米シャープは、「2011 International CES」でプレスカンファレンスを開催。独自の4原色技術“クアトロン”を採用した70インチクラスの液晶テレビ「LC-790LE732U」などを米国で発売すると発表した。

[小山安博,ITmedia]

 米シャープは、「2011 International CES」の開幕直前にプレスカンファレンスを開催し、独自の4原色技術“クアトロン”を採用した70インチクラスの液晶テレビ「LC-790LE732U」などを米国で発売すると発表した。登壇した米シャープの高橋興三CEOは、来年でシャープが100周年を迎え、今後もさらなる液晶の進化を目指していくと強調。「未来は今日から始まる」と宣言した。

ts_sharp01.jpg 米シャープの高橋興三CEO

 70インチ(対角69.5インチ)と同社最大サイズの“AQUOSクアトロン”「LC-790LE732U」は、シャープが開発した赤青緑の3原色に黄色を加えた4原色で映像を表示するクアトロン技術を採用している。こちらは5月に北米で発売するが、さらに70インチの3D対応液晶テレビ「LE935シリーズ」も今年中に発売する。

ts_sharp02.jpgts_sharp03.jpg 70インチのAQUOSクアトロン(左)。今年中には70インチの3D対応AQUOSクアトロンを発売する

 LC-790LE732Uでは、無線LANを内蔵することでFacebookやTwitter、Flickr、Netflix、PANDORA,CinemaNowなどのSNSや映像配信サービスに接続可能。テレビ画面からネットワーク経由でトラブルシューティングやカスタマーサポートなどが利用できる「AQUOS ADVANTAGE LIVEサービスにも対応している。

 同社のJohn Herrington氏は、「シャープは映像品質を向上させ、テレビの接続機能をより親切にして、テレビ市場を先導している」とアピールした。

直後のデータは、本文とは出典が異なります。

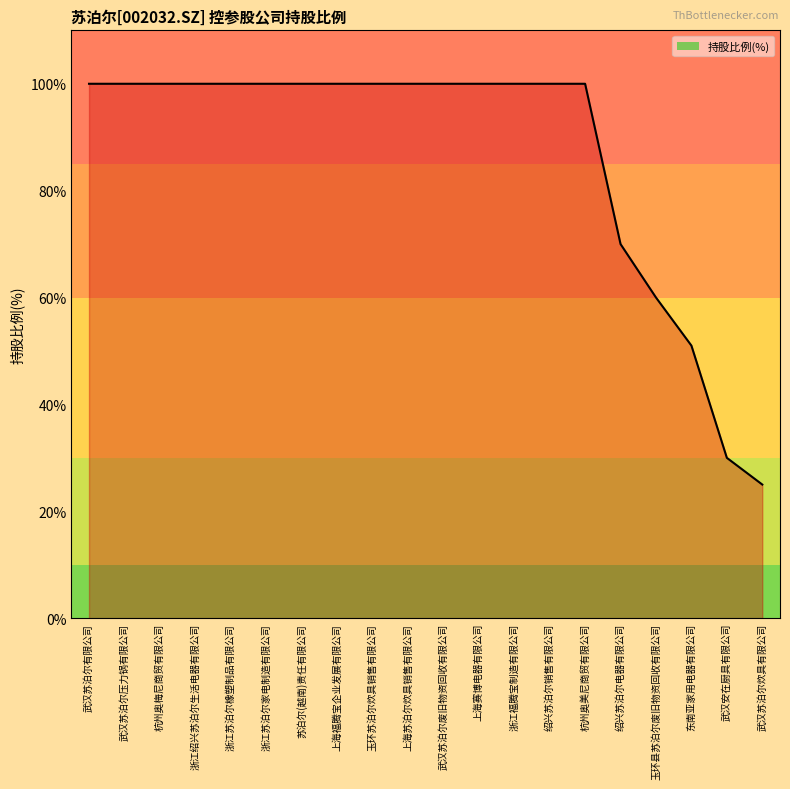

What is the ratio of the value at 绍兴苏泊尔销售有限公司 to the value at 武汉苏泊尔压力锅有限公司?

1.0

また、小さなテレビがパーソナル向けなのに対して、大型テレビは家族向けであると指摘。「より大型のテレビにより、さらに家族が楽しめるようになる」と話す。

ts_sharp04.jpg 米シャープのJohn Herrington氏

 さらにシャープでは、3D対応のDLPプロジェクター「XV-Z17000」を発表。アクティブシャッター型の3D機能を備え、コントラスト比は4万:1、1600ルーメンスの高輝度タイプだ。2系統のHDMI入力にくわえ、ミニD-sub 15ピン、コンポーネント、S端子、コンポジットの各入力端子を備えている。米国では2月に発売する予定となっており、価格は4999.99ドル。専用の3Dグラスが2個付属する。

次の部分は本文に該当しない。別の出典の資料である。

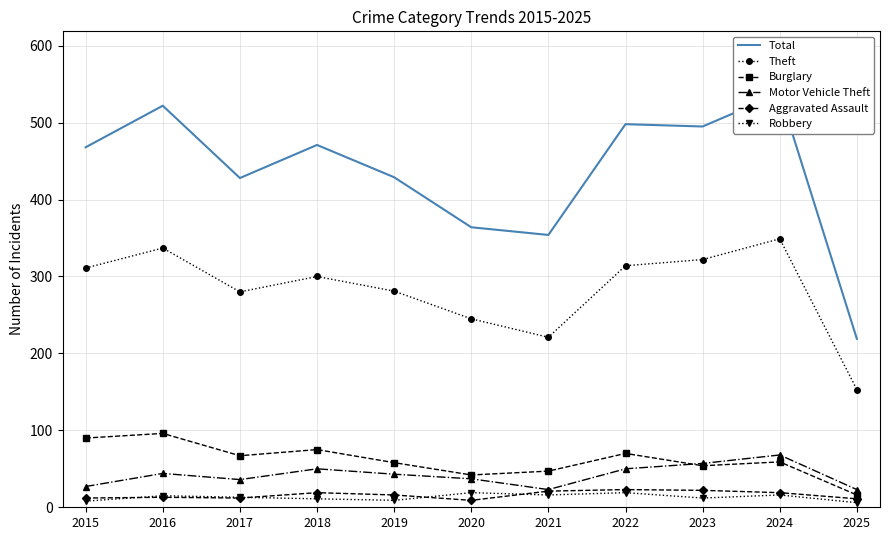

Where is the first local minimum for Total?

2017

ts_sharp05.jpg 3D対応のDLPプロジェクター「XV-Z17000」

 3D対応のBlu-ray Discプレーヤー「BD-HP25U」「BD-HP35U」「BD-HP75U」も発表。フルHDの3D映像を出力でき、Dolby True HDとDTS HDのデコード機能も搭載する。また無線LANを内蔵しているので、NetflixやCinemaNow、PANDORA、YouTubeなどへのアクセスが可能だ。DLNAクライアントにくわえ、PCなどからネットワーク経由でプレーヤーの操作が可能な“IPコントロール”も搭載する。価格は249.99ドル〜329.99ドルで、2月から米国で順次発売する。

ts_sharp06.jpg 3D対応BDプレーヤーの3機種

 その他、スピーカー製品として「HT-SL70」、「HT-SL50」、「CP-USB50」、ミニマイクロコンポとして、iPodと接続可能な製品も投入する。

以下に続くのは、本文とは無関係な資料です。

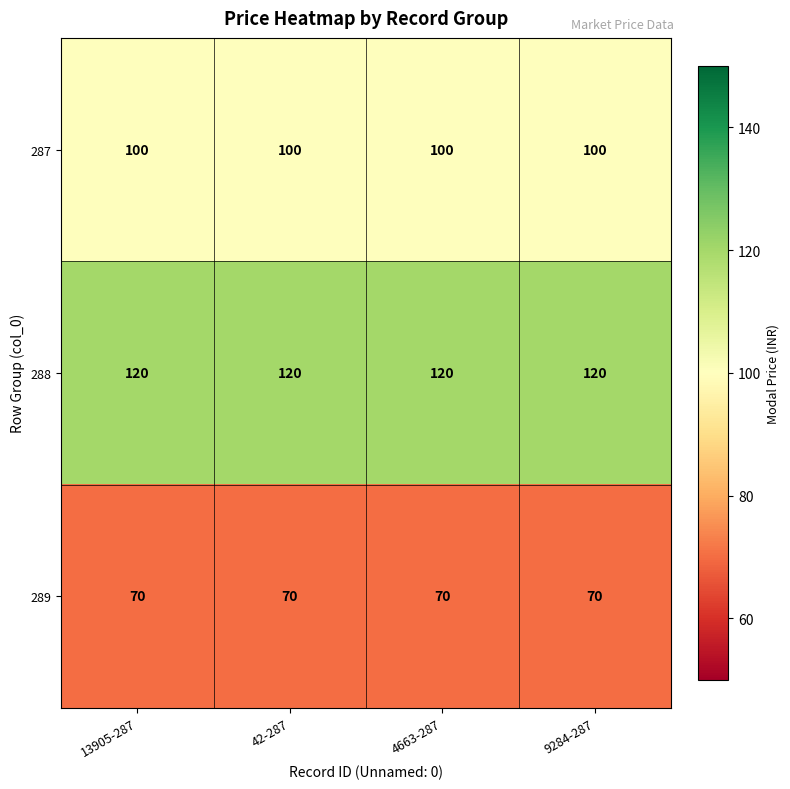

What value does the 289 series have at 4663-287?

70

ts_sharp07.jpgts_sharp08.jpg スピーカー製品では、USB接続のスピーカーバー「CP-USB50」、iPod接続対応のコンポも発売

 そして最後に発表されたのが、国内で発売が開始されたばかりのタブレット端末「GALAPAGOS」だ。同社では“E-Media Tablet”と位置づけ、電子書籍や電子雑誌、新聞などが閲覧できる点をアピールしていた。

ts_sharp09.jpgts_sharp010.jpg GALAPAGOSも米国発表
ts_sharp011.jpgts_sharp012.jpg 海外メディアの関心も高い

 ファイルフォーマットのXMDFもアピールされ、タブレットやスマートフォン、TVなど、端末に合わせて自動でコンテンツのレイアウトが最適化される点が説明された。

 シャープでは、大型テレビ、スマートフォン、タブレット、車載端末など、さまざまなサイズの液晶製品を投入し、さらにビデオウォールのような大型製品も加えた液晶製品群が「世界に接続される窓」としての役割を担うとして、今後も製品を強化していきたい考えを示している。